(Saved entries)
<<<<

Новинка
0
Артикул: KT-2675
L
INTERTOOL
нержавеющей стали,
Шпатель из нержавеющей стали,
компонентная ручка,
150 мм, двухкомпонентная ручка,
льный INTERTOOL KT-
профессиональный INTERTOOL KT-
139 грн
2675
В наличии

>>>>

Throughout the data above, copy all lines where the word "ручка" is found.

● ANSWER BELOW
компонентная ручка,
150 мм, двухкомпонентная ручка,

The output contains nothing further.